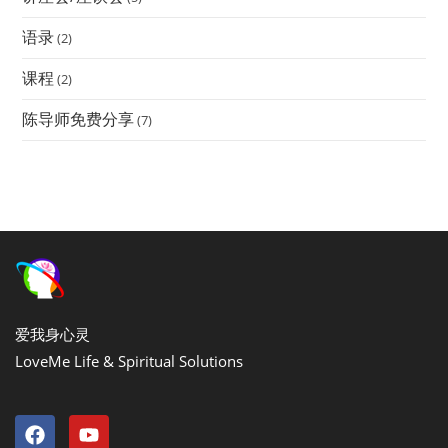
语录
(2)
课程
(2)
陈导师免费分享
(7)
爱我身心灵
LoveMe Life & Spiritual Solutions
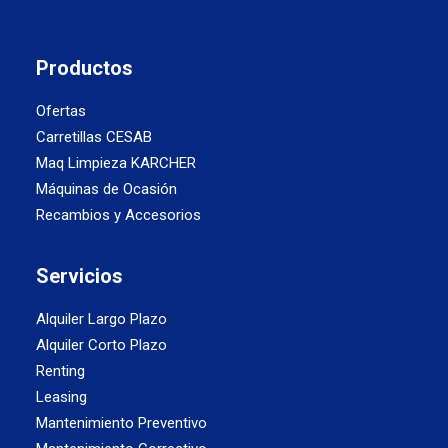
Productos
Ofertas
Carretillas CESAB
Maq Limpieza KARCHER
Máquinas de Ocasión
Recambios y Accesorios
Servicios
Alquiler Largo Plazo
Alquiler Corto Plazo
Renting
Leasing
Mantenimiento Preventivo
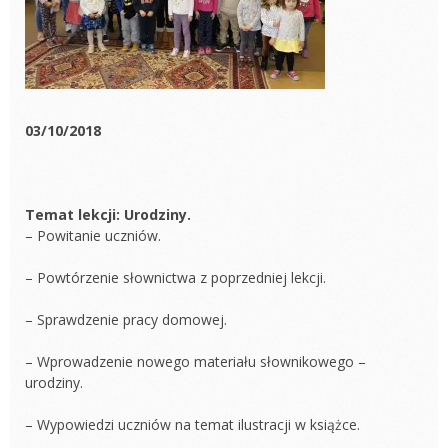
03/10/2018
Temat lekcji: Urodziny.
– Powitanie uczniów.
– Powtórzenie słownictwa z poprzedniej lekcji.
– Sprawdzenie pracy domowej.
– Wprowadzenie nowego materiału słownikowego –
urodziny.
– Wypowiedzi uczniów na temat ilustracji w książce.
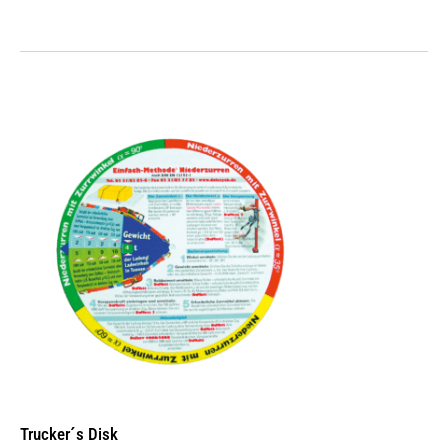
Trucker´s Disk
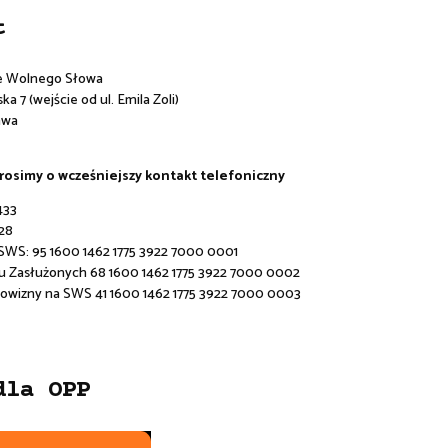
t
e Wolnego Słowa
a 7 (wejście od ul. Emila Zoli)
awa
prosimy o wcześniejszy kontakt telefoniczny
433
28
 SWS:
95 1600 1462 1775 3922 7000 0001
u Zasłużonych 68 1600 1462 1775 3922 7000 0002
rowizny na SWS 41 1600 1462 1775 3922 7000 0003
dla OPP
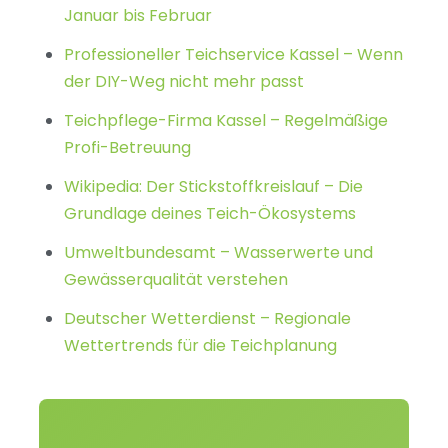
Januar bis Februar
Professioneller Teichservice Kassel – Wenn
der DIY-Weg nicht mehr passt
Teichpflege-Firma Kassel – Regelmäßige
Profi-Betreuung
Wikipedia: Der Stickstoffkreislauf – Die
Grundlage deines Teich-Ökosystems
Umweltbundesamt – Wasserwerte und
Gewässerqualität verstehen
Deutscher Wetterdienst – Regionale
Wettertrends für die Teichplanung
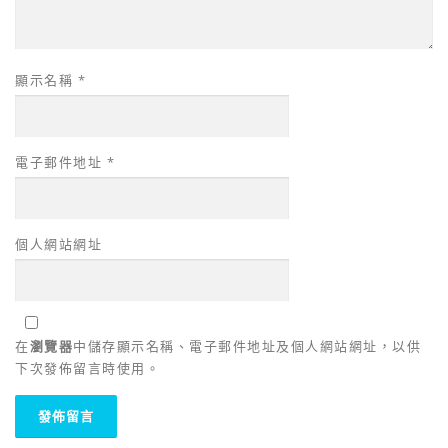
顯示名稱
*
電子郵件地址
*
個人網站網址
在
瀏覽器
中儲存顯示名稱、電子郵件地址及個人網站網址，以供
下次發佈留言時使用。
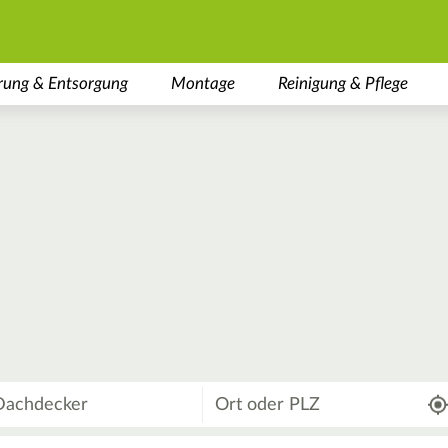
rung & Entsorgung
Montage
Reinigung & Pflege
Wo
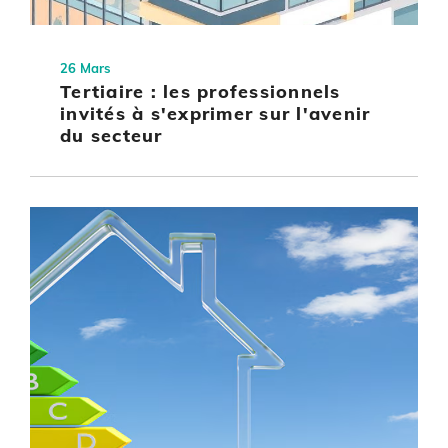
26 Mars
Tertiaire : les professionnels
invités à s'exprimer sur l'avenir
du secteur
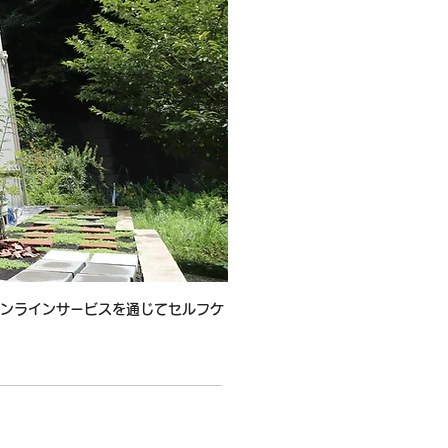
ンラインサービスを通じてセルフケ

■ **PROMPT**: All lines of the data above that include the word "Kassel" must be shown.

■ **ANSWER SECTION**:
Professioneller Teichservice Kassel – Wenn
Teichpflege-Firma Kassel – Regelmäßige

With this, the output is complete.